Bramblett is a frequent sideman with such outfits as Traffic, the Allman Brothers, Widespread Panic and Gov't Mule. He sings and writes and can play half the instruments in a symphony orchestra; he also collects kudos from industry heavyweights and invitations to tour and record like a retired redneck collects aluminum cans. Yet he remains virtually anonymous in the wide world of popular music. I naively thought No More Mr. Lucky, Bramblett's previous album, was the smoothest thing since I Can't Believe It's Not Butter and that it would be his breakout album. Duh. Too smart.
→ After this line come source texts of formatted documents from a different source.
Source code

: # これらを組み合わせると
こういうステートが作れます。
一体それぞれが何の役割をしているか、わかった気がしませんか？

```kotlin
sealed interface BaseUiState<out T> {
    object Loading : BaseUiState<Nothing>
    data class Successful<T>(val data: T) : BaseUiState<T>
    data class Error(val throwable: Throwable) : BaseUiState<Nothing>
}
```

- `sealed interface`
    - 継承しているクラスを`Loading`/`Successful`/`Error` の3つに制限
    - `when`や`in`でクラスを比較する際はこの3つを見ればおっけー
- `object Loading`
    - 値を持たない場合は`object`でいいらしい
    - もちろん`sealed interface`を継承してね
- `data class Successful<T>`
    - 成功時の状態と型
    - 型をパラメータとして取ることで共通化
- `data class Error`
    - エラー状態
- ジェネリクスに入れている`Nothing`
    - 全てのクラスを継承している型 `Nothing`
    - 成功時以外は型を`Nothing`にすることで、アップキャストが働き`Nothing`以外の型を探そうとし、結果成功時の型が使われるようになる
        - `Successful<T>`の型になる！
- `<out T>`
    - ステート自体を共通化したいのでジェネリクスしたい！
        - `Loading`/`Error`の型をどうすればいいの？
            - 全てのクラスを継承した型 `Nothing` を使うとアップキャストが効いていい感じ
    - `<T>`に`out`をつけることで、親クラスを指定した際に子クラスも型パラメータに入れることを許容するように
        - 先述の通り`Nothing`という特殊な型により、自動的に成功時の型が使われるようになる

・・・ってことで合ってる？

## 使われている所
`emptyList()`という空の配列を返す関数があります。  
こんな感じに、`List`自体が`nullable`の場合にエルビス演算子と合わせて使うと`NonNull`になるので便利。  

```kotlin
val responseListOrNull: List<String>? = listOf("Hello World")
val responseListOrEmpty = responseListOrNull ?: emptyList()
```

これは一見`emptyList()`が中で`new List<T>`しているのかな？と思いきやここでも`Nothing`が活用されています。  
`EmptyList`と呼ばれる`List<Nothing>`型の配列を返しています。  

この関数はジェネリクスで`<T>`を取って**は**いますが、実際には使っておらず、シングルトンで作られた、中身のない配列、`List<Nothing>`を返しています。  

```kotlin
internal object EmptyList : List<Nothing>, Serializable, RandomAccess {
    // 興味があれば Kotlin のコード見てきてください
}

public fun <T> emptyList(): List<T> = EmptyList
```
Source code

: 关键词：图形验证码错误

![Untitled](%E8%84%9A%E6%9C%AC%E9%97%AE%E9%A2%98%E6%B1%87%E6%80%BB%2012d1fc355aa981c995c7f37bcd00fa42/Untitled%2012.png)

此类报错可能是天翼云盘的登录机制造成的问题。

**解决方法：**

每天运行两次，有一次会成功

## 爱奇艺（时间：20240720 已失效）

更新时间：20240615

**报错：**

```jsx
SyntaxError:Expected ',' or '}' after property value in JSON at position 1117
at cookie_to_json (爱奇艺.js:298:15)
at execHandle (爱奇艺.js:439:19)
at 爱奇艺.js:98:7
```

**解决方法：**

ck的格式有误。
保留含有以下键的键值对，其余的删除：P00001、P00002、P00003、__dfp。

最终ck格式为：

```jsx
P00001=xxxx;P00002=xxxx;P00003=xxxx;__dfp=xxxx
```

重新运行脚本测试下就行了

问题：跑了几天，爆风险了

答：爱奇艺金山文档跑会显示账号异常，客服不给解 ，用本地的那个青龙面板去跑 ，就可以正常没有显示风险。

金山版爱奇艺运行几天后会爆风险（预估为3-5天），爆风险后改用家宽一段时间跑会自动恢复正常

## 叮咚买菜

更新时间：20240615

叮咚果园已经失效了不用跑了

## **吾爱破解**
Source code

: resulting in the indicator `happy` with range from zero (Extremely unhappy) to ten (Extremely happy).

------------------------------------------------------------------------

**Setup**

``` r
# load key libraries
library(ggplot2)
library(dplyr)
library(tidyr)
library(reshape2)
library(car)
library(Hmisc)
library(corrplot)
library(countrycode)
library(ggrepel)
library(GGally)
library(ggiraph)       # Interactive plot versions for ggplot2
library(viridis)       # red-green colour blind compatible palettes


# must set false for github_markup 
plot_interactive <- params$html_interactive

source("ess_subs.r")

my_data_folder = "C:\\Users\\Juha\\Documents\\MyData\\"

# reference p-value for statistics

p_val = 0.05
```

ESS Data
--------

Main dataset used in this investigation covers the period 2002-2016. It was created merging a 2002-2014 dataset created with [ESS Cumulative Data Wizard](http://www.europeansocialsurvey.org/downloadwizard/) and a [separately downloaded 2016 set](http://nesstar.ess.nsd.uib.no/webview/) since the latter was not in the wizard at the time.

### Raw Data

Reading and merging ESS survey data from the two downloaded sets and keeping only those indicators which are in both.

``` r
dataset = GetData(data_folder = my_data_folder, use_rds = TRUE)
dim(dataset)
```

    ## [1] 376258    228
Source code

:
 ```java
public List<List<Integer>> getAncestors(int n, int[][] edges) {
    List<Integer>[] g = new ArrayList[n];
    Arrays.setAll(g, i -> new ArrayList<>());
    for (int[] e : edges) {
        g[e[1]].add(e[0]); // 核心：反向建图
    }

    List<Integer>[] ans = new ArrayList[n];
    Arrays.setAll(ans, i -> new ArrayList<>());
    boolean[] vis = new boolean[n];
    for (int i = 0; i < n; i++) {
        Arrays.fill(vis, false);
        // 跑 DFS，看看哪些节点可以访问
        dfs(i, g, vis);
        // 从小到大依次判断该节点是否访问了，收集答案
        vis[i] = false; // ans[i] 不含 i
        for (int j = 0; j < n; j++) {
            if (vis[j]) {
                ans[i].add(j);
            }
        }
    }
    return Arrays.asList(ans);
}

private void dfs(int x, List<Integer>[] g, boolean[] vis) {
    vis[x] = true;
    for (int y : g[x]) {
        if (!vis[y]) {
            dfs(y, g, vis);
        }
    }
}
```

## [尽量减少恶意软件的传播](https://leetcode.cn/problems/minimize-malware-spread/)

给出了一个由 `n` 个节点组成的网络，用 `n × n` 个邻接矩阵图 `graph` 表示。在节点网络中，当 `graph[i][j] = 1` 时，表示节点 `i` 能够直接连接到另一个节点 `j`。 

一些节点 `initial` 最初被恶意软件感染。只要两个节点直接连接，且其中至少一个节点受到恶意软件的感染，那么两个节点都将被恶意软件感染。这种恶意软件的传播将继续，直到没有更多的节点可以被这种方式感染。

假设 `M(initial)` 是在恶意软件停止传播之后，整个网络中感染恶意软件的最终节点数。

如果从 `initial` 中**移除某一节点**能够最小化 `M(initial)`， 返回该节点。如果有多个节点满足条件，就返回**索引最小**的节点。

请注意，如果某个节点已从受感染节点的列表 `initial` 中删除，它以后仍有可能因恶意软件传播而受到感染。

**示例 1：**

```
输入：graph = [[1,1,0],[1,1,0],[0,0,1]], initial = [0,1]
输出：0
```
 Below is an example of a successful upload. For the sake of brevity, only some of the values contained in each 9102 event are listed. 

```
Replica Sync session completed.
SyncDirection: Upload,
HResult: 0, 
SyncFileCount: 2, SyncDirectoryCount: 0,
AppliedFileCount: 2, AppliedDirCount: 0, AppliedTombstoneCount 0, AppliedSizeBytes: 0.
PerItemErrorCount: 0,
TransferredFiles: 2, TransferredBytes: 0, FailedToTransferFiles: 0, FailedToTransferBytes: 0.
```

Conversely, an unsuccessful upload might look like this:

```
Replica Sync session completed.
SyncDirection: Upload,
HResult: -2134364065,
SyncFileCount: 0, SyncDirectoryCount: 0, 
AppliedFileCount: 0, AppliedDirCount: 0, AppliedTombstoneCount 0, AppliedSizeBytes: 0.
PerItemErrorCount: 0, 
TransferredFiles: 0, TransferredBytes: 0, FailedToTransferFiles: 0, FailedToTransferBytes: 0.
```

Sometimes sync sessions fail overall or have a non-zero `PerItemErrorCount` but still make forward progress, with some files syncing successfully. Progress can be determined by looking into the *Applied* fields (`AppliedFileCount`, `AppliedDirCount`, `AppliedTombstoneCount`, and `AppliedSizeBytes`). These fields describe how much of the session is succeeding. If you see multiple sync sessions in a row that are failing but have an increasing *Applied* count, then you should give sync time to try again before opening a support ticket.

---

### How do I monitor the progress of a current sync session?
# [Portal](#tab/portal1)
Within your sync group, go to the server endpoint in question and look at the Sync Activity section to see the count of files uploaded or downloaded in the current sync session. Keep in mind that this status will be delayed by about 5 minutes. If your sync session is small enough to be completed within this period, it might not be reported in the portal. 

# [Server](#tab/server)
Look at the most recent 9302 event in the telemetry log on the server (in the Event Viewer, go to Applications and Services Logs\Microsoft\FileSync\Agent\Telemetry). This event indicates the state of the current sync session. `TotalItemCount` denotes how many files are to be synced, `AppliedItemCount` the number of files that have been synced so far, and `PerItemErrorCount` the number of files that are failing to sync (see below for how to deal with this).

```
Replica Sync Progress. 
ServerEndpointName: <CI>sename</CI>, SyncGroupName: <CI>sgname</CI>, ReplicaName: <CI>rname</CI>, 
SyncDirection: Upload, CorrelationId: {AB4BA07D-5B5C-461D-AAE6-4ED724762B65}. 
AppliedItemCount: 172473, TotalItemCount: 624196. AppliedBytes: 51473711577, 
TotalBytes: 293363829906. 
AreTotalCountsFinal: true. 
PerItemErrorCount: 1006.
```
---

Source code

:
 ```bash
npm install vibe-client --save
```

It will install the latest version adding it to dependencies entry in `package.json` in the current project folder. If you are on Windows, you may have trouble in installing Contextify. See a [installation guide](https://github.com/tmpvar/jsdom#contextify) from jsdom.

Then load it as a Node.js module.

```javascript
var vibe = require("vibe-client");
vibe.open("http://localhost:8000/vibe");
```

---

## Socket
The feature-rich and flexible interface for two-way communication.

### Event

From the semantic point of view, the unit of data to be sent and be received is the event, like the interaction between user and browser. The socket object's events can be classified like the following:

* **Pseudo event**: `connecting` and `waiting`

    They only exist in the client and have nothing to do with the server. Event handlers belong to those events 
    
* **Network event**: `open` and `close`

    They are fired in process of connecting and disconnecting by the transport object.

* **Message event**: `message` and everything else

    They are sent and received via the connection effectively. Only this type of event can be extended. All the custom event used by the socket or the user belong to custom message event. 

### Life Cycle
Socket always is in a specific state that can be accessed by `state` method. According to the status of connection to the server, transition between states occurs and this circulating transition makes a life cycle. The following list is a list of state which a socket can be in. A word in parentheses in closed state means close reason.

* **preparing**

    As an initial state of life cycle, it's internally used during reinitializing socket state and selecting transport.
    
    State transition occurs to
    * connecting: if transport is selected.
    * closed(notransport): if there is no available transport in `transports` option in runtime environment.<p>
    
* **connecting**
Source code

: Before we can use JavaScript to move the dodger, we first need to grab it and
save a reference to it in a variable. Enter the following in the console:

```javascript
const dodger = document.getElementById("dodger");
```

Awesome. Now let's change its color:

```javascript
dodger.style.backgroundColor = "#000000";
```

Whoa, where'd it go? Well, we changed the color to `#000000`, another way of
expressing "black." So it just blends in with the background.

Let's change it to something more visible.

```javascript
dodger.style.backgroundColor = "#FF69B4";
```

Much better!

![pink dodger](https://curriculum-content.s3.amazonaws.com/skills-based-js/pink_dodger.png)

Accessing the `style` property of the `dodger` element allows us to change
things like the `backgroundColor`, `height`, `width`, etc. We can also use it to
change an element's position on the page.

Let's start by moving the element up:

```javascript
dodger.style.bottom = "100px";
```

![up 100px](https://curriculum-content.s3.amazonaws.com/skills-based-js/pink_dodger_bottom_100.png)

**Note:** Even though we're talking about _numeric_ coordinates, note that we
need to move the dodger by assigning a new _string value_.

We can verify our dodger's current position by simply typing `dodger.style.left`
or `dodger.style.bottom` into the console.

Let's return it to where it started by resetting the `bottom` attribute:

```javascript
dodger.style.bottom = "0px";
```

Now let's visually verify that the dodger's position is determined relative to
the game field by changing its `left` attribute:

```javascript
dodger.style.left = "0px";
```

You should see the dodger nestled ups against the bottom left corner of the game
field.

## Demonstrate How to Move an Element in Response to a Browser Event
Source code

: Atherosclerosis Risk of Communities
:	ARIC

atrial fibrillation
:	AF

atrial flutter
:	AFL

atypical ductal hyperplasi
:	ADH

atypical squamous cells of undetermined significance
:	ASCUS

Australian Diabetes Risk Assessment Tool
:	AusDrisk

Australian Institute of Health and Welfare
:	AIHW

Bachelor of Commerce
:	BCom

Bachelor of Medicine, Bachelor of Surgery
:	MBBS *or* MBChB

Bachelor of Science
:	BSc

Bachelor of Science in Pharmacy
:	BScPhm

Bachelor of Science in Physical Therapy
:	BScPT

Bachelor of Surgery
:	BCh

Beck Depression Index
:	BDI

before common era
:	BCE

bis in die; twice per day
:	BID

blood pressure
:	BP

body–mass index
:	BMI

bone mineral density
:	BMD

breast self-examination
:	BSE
Too deep. Too musical. Not American Idol enough. And yet as good as Mr. Lucky was, Bramblett's Thin Places eclipses it.
Bramblett has always been a triple-threat artist, but even by the standard he has set, Thin Places is an extraordinary disc. There was never any doubt about his musicianship or his molasses-sliding-across-sandpaper, blue-eyed-soul voice. And even though Bramblett never tosses off a lyric lightly, the songs on Thin Places provide definitive evidence that we're in the presence of one of the world's truly gifted songwriters. Accepted to the Harvard Divinity School just before he sidetracked into music, the Atlantan has the ability to delve into the human spiritual matrix as few writers can, and he does it without the usual heavy-handed vacancies or schmaltzy New Age feel-good-isms that infect and decay so much popular music today. Lines like "Chet Baker walked out of a window / left a trail of blue notes hanging in the air so sweet / and a checkered suit lying on a foreign street" mark Bramblett as a singular lyricist in any genre.
But the true measure of his genius lies in his ability to seamlessly embed his lyrics in a multicolor synthesis that daubs from the entire palette of Southern electric music, smartly melding soul, blues-rock, R&B and jazz, and even venturing over into sophisticated alternative country on tracks like the terribly catchy "Nobody's Problem." Smooth ("You Can Be the Rain") or syncopated ("Black Coat"), rocking ("Playing Card") or mystically discombobulated ("Chet Baker"), Bramblett's tunes have rare emotional depth and wholeness and are anthemic in the extreme. "Gotta Stop Somewhere" and "Black Coat" have grooves so deep and nasty that the stereo sweats, and Bramblett's occasional buttery, sexual sax punctuations are straight out of Last Tango in Paris.
Thin Places is no more just an album than War and Peace is just a book. But despite its genuine claim to greatness, Bramblett likely won't even get a mention at the Grammys -- unless he nominates himself.